→ **WORK ITEM**:
Work out the count of lines in the entries below that include "htaccess", and write only that count.

Stored data entries:
══════════

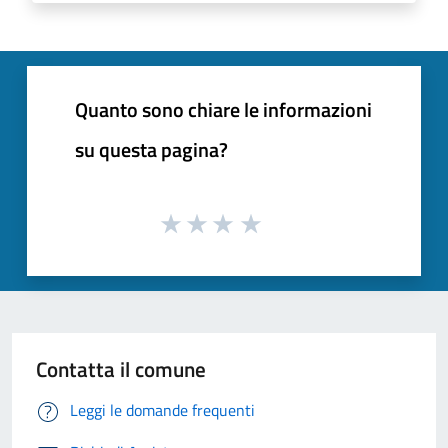
Quanto sono chiare le informazioni
su questa pagina?
Contatta il comune
Leggi le domande frequenti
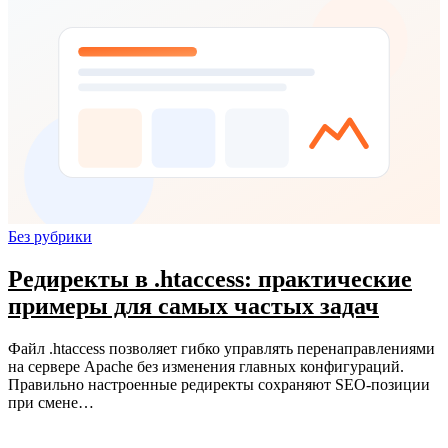
Без рубрики
Редиректы в .htaccess: практические
примеры для самых частых задач
Файл .htaccess позволяет гибко управлять перенаправлениями
на сервере Apache без изменения главных конфигураций.
Правильно настроенные редиректы сохраняют SEO-позиции
при смене…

══════════

→ **EXERCISE RESPONSE**:
2